The performance tools (PT) team at UVSQ (LI-PaRAD Laboratory) has been working on performance optimization tools and methodologies since 2004 starting with Itanium based clusters.
MAQAO (Modular Assembly Quality Analyzer and Optimizer) is a performance analysis and optimisation toolsuite operating at binary level. It can run single and multi-node parallel applications. When compared to other tools It provides an advanced focus on core/node performance.
Its main goal is to guide application developers along the optimization process through synthetic reports and hints. The tool mixes both dynamic and static analyses based on its ability to reconstruct high level structures such as functions and loops from an application binary. Since MAQAO operates at binary level, it is agnostic regarding the language used in the source code and does not require recompiling the application to perform analyses. Another key feature of MAQAO is its extensibility. Users can easily write their own modules using the Lua scripting language, allowing fast prototyping of new MAQAO modules. MAQAO has also been designed to concurrently support multiple architectures. At the moment, the Intel64, Xeon Phi and ARM architectures are implemented.
The main modules of MAQAO are:
- ONE View, a supervising module responsible for invoking the other modules and aggregating their results, which are then presented as synthetic reports in HTML or XLS format.
- LProf (Lightweight Profiler), a sampling-based lightweight profiler offering results at both function and loop levels and capable of categorizing its results depending on their source. LProf is agnostic with regard to the MPI or OpenMP runtime used by the application.
- CQA (Code Quality Analyzer), a static analyser assessing the quality of the code generated by the compiler and producing a set of reports describing potential issues, estimations of the gain if fixed, and hints on how to achieve this through modifications to the source code or the compilation chain. Since it relies on static analysis, CQA can also provide projections of code performance on different architectures (cross-analysis).
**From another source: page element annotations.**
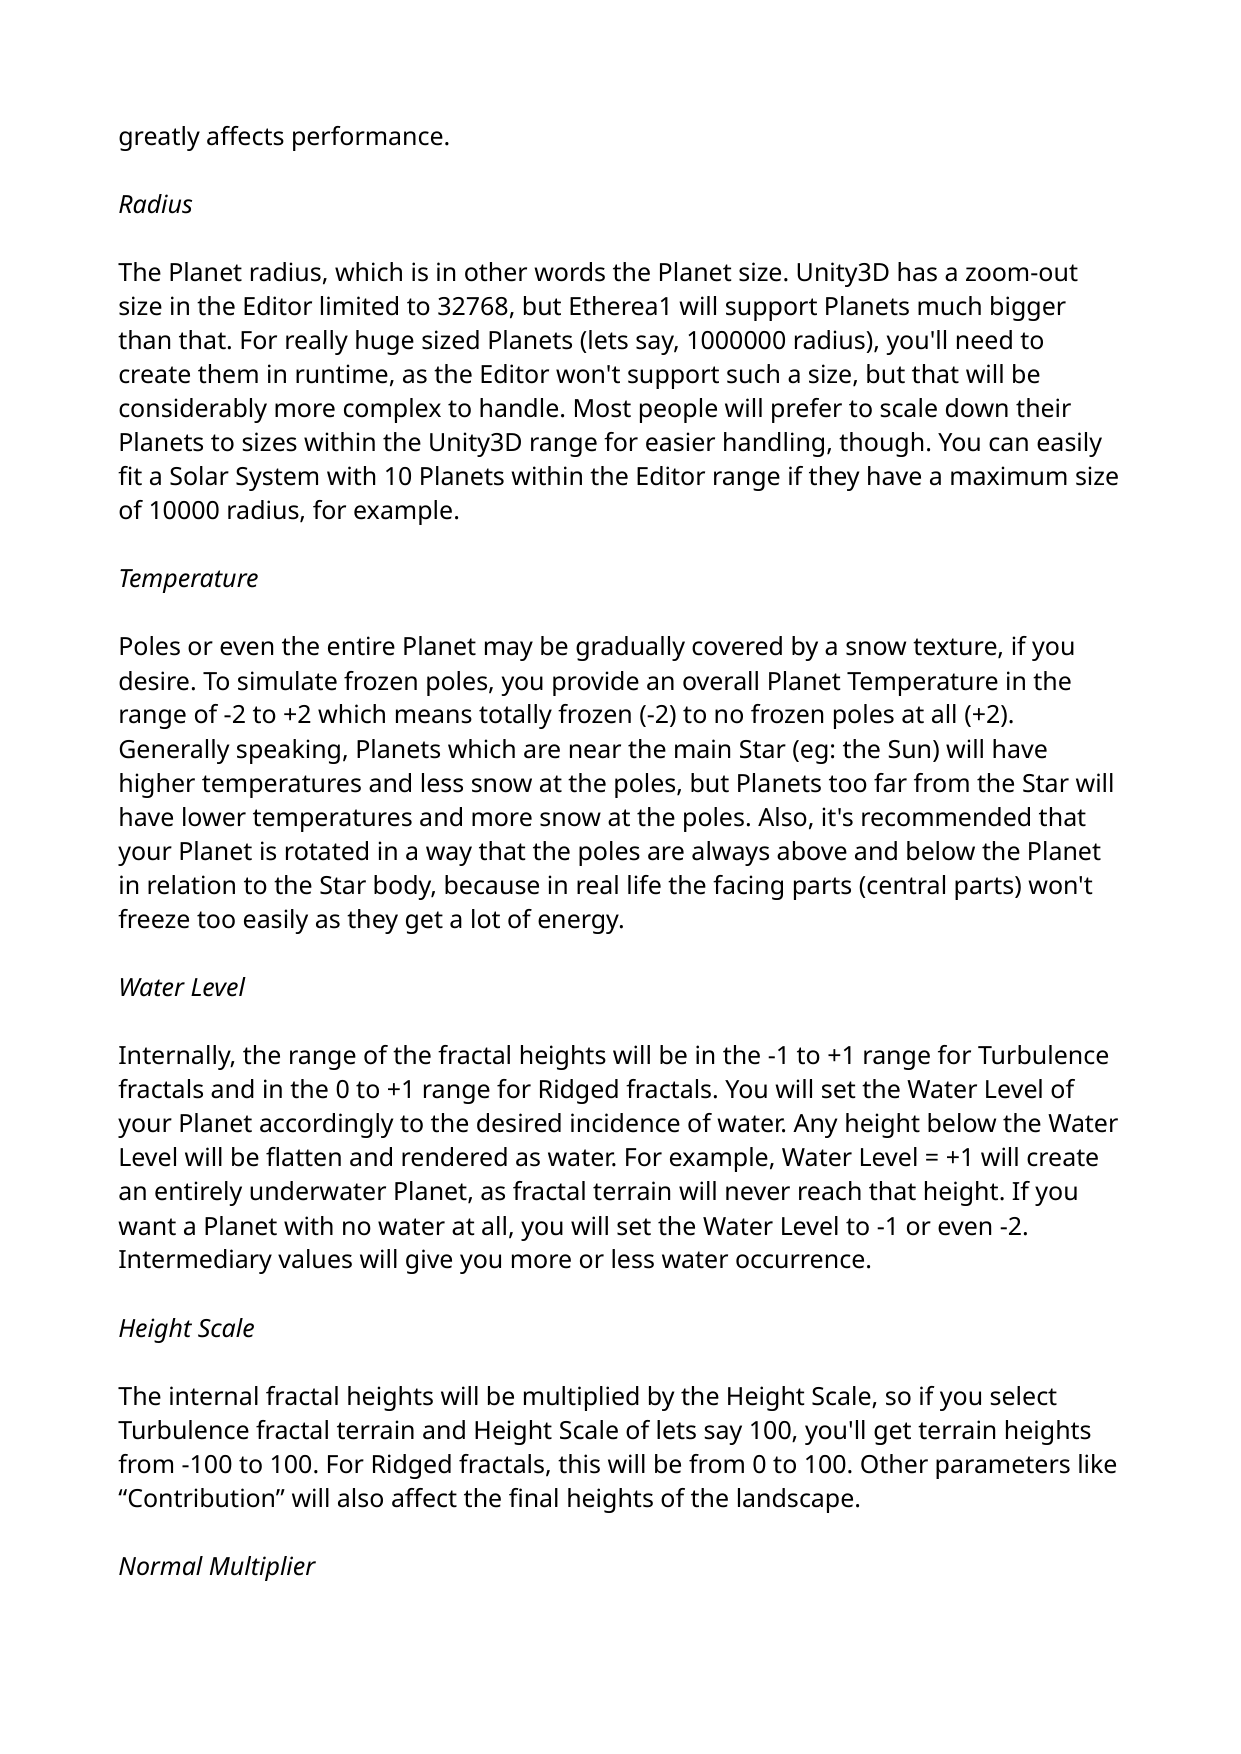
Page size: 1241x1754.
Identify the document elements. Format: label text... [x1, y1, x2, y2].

text Water Level [118, 970, 1122, 1004]
text Height Scale [118, 1310, 1122, 1344]
text Radius [118, 186, 1122, 220]
text Internally, the range of the fractal heights will be in the -1 to +1 range for Turbulence fractals and in the 0 to +1 range for Ridged fractals. You will set the Water Level of your Planet accordingly to the desired incidence of water. Any height below the Water Level will be flatten and rendered as water. For example, Water Level = +1 will create an entirely underwater Planet, as fractal terrain will never reach that height. If you want a Planet with no water at all, you will set the Water Level to -1 or even -2. Intermediary values will give you more or less water occurrence. [118, 1038, 1122, 1276]
text Normal Multiplier [118, 1549, 1122, 1583]
text Temperature [118, 561, 1122, 595]
text greatly affects performance. [118, 118, 1122, 152]
text The internal fractal heights will be multiplied by the Height Scale, so if you select Turbulence fractal terrain and Height Scale of lets say 100, you'll get terrain heights from -100 to 100. For Ridged fractals, this will be from 0 to 100. Other parameters like “Contribution” will also affect the final heights of the landscape. [118, 1378, 1122, 1515]
text Poles or even the entire Planet may be gradually covered by a snow texture, if you desire. To simulate frozen poles, you provide an overall Planet Temperature in the range of -2 to +2 which means totally frozen (-2) to no frozen poles at all (+2). Generally speaking, Planets which are near the main Star (eg: the Sun) will have higher temperatures and less snow at the poles, but Planets too far from the Star will have lower temperatures and more snow at the poles. Also, it's recommended that your Planet is rotated in a way that the poles are always above and below the Planet in relation to the Star body, because in real life the facing parts (central parts) won't freeze too easily as they get a lot of energy. [118, 629, 1122, 936]
text The Planet radius, which is in other words the Planet size. Unity3D has a zoom-out size in the Editor limited to 32768, but Etherea1 will support Planets much bigger than that. For really huge sized Planets (lets say, 1000000 radius), you'll need to create them in runtime, as the Editor won't support such a size, but that will be considerably more complex to handle. Most people will prefer to scale down their Planets to sizes within the Unity3D range for easier handling, though. You can easily fit a Solar System with 10 Planets within the Editor range if they have a maximum size of 10000 radius, for example. [118, 254, 1122, 527]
- VProf is a value profiler relying on instrumentation through binary rewriting. For example, it can be used to retrieve the number of iterations and execution time of loops and grouping the results by loop instances with a similar behaviour. It can also be used to gather typical parameter values for subroutine arguments.
- DECAN (DECremental ANalyzer), is an advanced MAQAO module using differential analysis on innermost loops to locate performance issues. To achieve this, DECAN generates several variants of an assembly loop through binary rewriting, by removing or modifying groups of instructions and adding probes to measure time or read hardware counters for the modified loop. The comparison of the results obtained after executing the different variants generated then allows to infer impact of the modified instructions on the overall loop performance. This also allows DECAN to predict the application behaviour if certain conditions are met (e.g. all data in L1 cache) or some transformations have been performed.
- ASSIST is a prototype code restructuring tool implementing advanced Profile Guided Optimization techniques: it first uses more refined performance analysis provided by MAQAO modules and second it performs complex code restructuring such as specialization.